I’m going to reiterate a basic concept that is sometimes overlooked, we cannot store protein. Humans can most certainly store fat, and we can store carbohydrates (in our muscles and liver), but our body doesn’t have a reserve of protein…. well it does…. skeletal muscle, but that’s not a resource you should be tapping on the regular. It’s damn hard to grow lean skeletal muscle. It takes effort and consistent work. Remember that time your arm was in plaster and weeks later it came out looking weirdly more hairy and half the size? This is a good representation of how skeletal muscle maintenance is an enduring effort for the body. For this reason, daily protein intake needs to be adequate.
Appropriate dietary protein intake (~0.8 – 1.7g/kg/day for athletes) helps with manufacturing new muscle protein, red blood cells and other cellular components as part of the repair and adaptation process.
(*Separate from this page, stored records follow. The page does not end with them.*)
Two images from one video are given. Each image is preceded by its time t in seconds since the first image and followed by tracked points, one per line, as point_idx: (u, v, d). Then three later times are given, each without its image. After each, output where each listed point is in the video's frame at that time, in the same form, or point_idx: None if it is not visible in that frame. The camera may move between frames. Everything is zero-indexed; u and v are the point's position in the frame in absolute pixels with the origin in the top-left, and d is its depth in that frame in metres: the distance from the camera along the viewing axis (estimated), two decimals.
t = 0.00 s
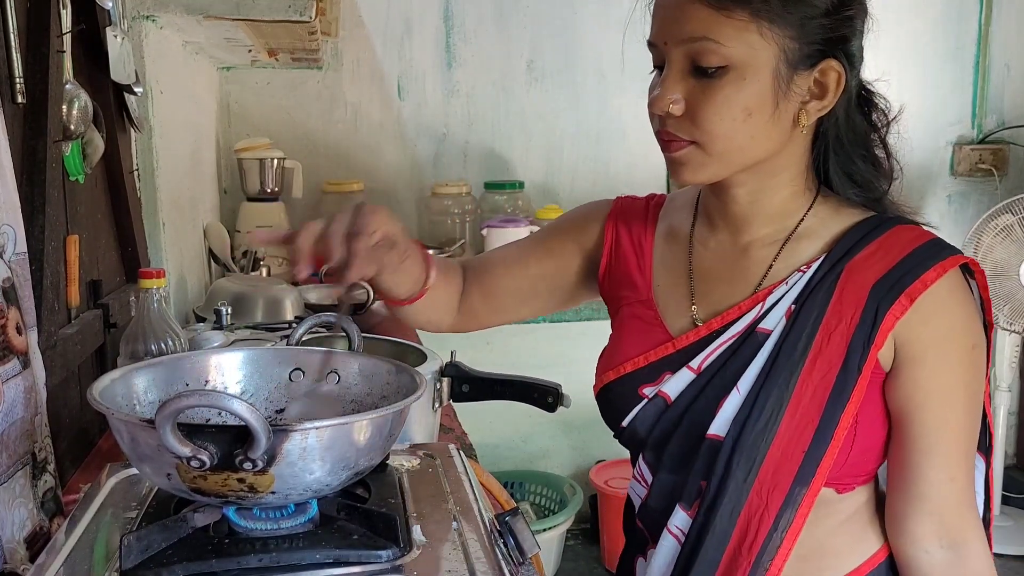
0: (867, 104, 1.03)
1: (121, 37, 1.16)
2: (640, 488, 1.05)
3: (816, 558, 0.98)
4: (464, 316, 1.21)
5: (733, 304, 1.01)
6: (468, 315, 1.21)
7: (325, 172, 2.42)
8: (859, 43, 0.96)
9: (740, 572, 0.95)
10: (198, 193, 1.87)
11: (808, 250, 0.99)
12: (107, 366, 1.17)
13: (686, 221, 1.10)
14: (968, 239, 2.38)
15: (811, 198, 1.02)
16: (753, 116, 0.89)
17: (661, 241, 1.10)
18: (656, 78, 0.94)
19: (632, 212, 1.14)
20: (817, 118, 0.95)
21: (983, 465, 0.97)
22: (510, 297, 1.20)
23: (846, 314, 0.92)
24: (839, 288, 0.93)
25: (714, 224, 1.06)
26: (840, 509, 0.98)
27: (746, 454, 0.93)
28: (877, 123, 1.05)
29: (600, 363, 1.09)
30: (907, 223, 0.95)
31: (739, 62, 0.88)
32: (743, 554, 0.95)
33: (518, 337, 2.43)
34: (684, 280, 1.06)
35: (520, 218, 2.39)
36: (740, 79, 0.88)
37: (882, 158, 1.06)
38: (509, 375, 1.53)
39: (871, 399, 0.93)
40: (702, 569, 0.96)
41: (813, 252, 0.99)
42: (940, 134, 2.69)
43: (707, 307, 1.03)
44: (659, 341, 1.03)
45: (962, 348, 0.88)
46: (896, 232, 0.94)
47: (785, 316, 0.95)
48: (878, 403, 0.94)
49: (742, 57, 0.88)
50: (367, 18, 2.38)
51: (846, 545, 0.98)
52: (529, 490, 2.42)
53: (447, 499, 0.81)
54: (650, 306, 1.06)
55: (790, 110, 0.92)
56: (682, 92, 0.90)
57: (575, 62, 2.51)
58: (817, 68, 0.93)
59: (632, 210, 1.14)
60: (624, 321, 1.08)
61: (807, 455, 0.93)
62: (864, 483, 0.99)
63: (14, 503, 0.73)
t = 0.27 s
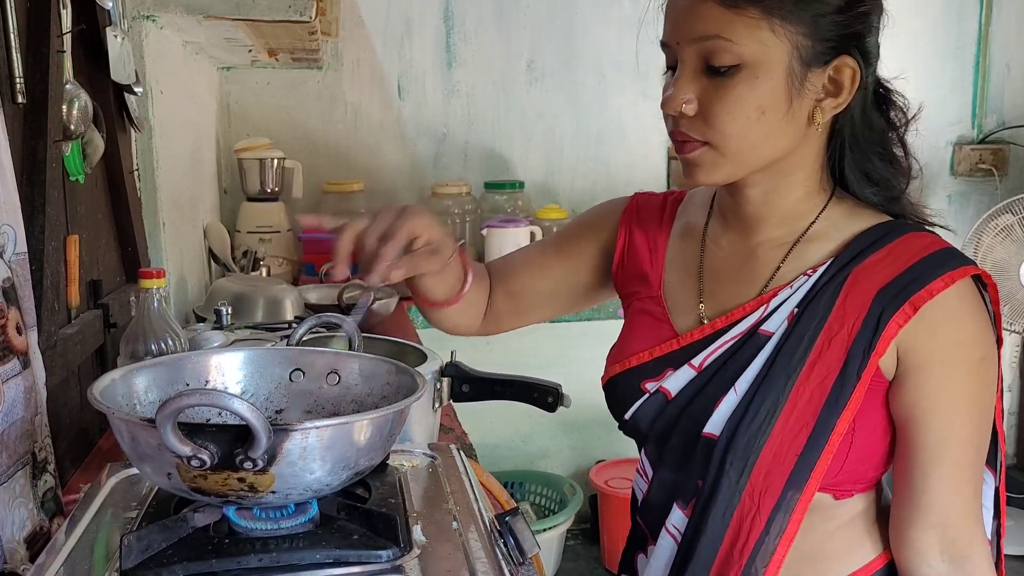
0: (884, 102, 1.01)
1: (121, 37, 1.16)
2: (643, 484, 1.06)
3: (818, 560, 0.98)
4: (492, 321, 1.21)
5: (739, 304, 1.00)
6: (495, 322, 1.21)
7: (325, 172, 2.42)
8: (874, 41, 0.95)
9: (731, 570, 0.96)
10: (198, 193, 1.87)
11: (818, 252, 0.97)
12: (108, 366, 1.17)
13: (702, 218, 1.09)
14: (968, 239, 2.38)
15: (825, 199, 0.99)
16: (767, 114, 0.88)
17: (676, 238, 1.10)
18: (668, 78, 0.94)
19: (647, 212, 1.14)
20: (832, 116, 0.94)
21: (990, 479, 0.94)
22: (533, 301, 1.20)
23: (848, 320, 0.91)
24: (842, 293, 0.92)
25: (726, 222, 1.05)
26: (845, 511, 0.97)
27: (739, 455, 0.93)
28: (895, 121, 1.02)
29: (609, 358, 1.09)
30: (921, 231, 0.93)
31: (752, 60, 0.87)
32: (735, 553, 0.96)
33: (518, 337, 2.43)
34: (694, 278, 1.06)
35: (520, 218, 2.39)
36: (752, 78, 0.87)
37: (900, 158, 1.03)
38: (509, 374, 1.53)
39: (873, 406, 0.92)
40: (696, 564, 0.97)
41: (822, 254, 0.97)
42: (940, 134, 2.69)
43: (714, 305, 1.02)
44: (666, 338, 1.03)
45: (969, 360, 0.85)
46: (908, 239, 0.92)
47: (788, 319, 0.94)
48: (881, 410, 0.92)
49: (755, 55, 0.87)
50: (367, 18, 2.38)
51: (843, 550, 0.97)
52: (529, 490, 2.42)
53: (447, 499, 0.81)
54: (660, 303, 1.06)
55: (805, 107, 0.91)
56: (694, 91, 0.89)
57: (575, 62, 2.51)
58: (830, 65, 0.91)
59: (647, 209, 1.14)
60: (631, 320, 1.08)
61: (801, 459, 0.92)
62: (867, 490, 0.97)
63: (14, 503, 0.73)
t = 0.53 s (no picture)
0: (889, 99, 1.00)
1: (120, 37, 1.16)
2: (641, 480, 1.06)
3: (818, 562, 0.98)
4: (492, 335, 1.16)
5: (737, 304, 0.99)
6: (495, 336, 1.17)
7: (325, 172, 2.42)
8: (878, 37, 0.94)
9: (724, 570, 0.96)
10: (198, 193, 1.87)
11: (818, 252, 0.96)
12: (107, 366, 1.17)
13: (704, 217, 1.09)
14: (968, 239, 2.38)
15: (827, 199, 0.99)
16: (771, 111, 0.87)
17: (678, 236, 1.10)
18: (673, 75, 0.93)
19: (647, 212, 1.14)
20: (837, 112, 0.93)
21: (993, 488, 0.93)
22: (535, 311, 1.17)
23: (843, 321, 0.90)
24: (839, 294, 0.91)
25: (729, 221, 1.04)
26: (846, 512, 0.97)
27: (731, 455, 0.93)
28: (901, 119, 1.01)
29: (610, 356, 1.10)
30: (922, 232, 0.92)
31: (757, 57, 0.87)
32: (727, 553, 0.95)
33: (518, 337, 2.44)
34: (696, 277, 1.05)
35: (520, 218, 2.39)
36: (756, 76, 0.87)
37: (908, 156, 1.02)
38: (509, 375, 1.53)
39: (869, 408, 0.91)
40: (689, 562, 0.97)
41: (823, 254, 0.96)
42: (940, 134, 2.69)
43: (714, 304, 1.01)
44: (665, 336, 1.02)
45: (965, 364, 0.84)
46: (907, 240, 0.90)
47: (783, 319, 0.94)
48: (876, 413, 0.91)
49: (760, 52, 0.87)
50: (367, 18, 2.38)
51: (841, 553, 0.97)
52: (529, 490, 2.42)
53: (447, 499, 0.81)
54: (661, 301, 1.06)
55: (810, 104, 0.90)
56: (698, 89, 0.89)
57: (575, 62, 2.51)
58: (835, 62, 0.90)
59: (647, 210, 1.14)
60: (631, 320, 1.08)
61: (793, 459, 0.92)
62: (862, 493, 0.96)
63: (14, 503, 0.73)
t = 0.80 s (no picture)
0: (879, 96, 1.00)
1: (120, 37, 1.16)
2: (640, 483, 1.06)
3: (822, 563, 0.97)
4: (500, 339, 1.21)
5: (733, 304, 1.00)
6: (501, 340, 1.22)
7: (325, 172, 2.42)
8: (867, 33, 0.94)
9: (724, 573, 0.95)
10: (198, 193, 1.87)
11: (810, 251, 0.96)
12: (108, 366, 1.17)
13: (699, 219, 1.10)
14: (969, 239, 2.38)
15: (821, 197, 0.99)
16: (763, 113, 0.88)
17: (674, 237, 1.11)
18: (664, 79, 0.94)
19: (643, 214, 1.15)
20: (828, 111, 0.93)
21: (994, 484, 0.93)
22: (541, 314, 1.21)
23: (839, 318, 0.90)
24: (835, 292, 0.91)
25: (723, 221, 1.05)
26: (848, 511, 0.96)
27: (729, 454, 0.93)
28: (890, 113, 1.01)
29: (607, 357, 1.10)
30: (917, 229, 0.92)
31: (746, 59, 0.87)
32: (727, 555, 0.94)
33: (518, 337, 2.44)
34: (692, 278, 1.06)
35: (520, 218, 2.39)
36: (746, 77, 0.87)
37: (897, 150, 1.02)
38: (509, 374, 1.53)
39: (866, 406, 0.91)
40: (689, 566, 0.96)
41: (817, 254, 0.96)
42: (941, 134, 2.70)
43: (710, 304, 1.02)
44: (660, 337, 1.04)
45: (964, 360, 0.84)
46: (902, 237, 0.90)
47: (779, 317, 0.94)
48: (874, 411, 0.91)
49: (749, 54, 0.87)
50: (367, 18, 2.38)
51: (846, 552, 0.97)
52: (529, 490, 2.42)
53: (447, 499, 0.81)
54: (654, 302, 1.07)
55: (801, 105, 0.90)
56: (689, 92, 0.89)
57: (575, 62, 2.51)
58: (824, 61, 0.90)
59: (643, 212, 1.15)
60: (628, 322, 1.09)
61: (791, 458, 0.91)
62: (860, 492, 0.96)
63: (14, 503, 0.73)
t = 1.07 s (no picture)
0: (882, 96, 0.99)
1: (120, 37, 1.17)
2: (644, 485, 1.03)
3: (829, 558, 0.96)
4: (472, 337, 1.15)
5: (744, 298, 0.98)
6: (475, 337, 1.15)
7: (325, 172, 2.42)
8: (870, 34, 0.94)
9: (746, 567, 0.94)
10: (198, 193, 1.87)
11: (822, 244, 0.96)
12: (107, 366, 1.17)
13: (701, 216, 1.08)
14: (969, 239, 2.38)
15: (823, 198, 0.99)
16: (767, 121, 0.87)
17: (674, 235, 1.08)
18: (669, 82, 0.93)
19: (638, 212, 1.12)
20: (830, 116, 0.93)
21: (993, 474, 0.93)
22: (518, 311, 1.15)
23: (857, 310, 0.90)
24: (850, 284, 0.91)
25: (727, 218, 1.04)
26: (855, 505, 0.96)
27: (751, 448, 0.92)
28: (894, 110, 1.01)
29: (606, 358, 1.07)
30: (921, 223, 0.92)
31: (750, 70, 0.86)
32: (749, 548, 0.94)
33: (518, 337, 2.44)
34: (696, 274, 1.04)
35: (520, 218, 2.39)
36: (750, 87, 0.86)
37: (899, 147, 1.02)
38: (509, 374, 1.53)
39: (883, 397, 0.91)
40: (708, 562, 0.95)
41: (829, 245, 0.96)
42: (941, 134, 2.70)
43: (719, 299, 1.00)
44: (667, 335, 1.01)
45: (974, 348, 0.85)
46: (907, 231, 0.91)
47: (796, 310, 0.93)
48: (890, 402, 0.91)
49: (753, 64, 0.86)
50: (368, 19, 2.38)
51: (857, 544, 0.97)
52: (529, 490, 2.42)
53: (447, 499, 0.81)
54: (660, 301, 1.04)
55: (804, 112, 0.90)
56: (694, 100, 0.88)
57: (575, 62, 2.51)
58: (828, 68, 0.90)
59: (638, 210, 1.12)
60: (630, 320, 1.06)
61: (814, 450, 0.91)
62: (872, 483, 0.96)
63: (14, 503, 0.73)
When considering protein timing, research shows consistently that ‘pulsing’ protein evenly throughout the day (e.g. 4 x 20-25g complete protein) is best for promoting protein building over muscle breakdown. When considering the source that this dose of protein is coming from, however, we discover that not all proteins are created equal.
Proteins are made up of various combinations of about 20 different amino acids; the so-called “building blocks” of proteins. Eight of these amino acids are classified as essential because the human body cannot manufacture these; they must come from the diet. Animal proteins contain the full complement of amino acids however most plant proteins are missing two or three of these. Getting the full complement of “building blocks” in your diet is where the challenge can lie for vegetarians.
Fear not, it is absolutely possible to be an excelling vegetarian athlete. However, focusing on coupling the right foods at the right time remains vital. For example, low fat dairy and eggs are great exercise recovery options due to their high biological protein value. Plant based foods such as legumes, lentils, rice, cereals, and nuts contribute substantial amounts of protein to the overall diet. Yet these protein sources are incomplete and are missing some important amino acids. It is important to mix these incomplete proteins together to ensure adequate amino acid balance. That’s where your sports dietitian can be called upon to take away the guess work.
Fortunately, there is a continuing trend for higher quality protein products appearing on the shelves. Higher protein yoghurts, cheeses, edamame pasta’s, and even tinned black beans are more available (saves the overnight soaking and cooking of dried beans). This allows individuals to increase protein content without the extra in increase in overall food quantity and kilojoules. Energy budget is a common challenge with vegetarian protein sources as they typically also come with noticeable carbohydrate (e.g lentils) and fat (e.g nuts) content.
The Bottom Line
All of us can benefit from eating more natural plant-based foods, however, active individuals who follow a vegetarian style of eating need to carefully structure their nutrition to best promote training adaptations and recover optimally for both subsequent exercise sessions and peak performance.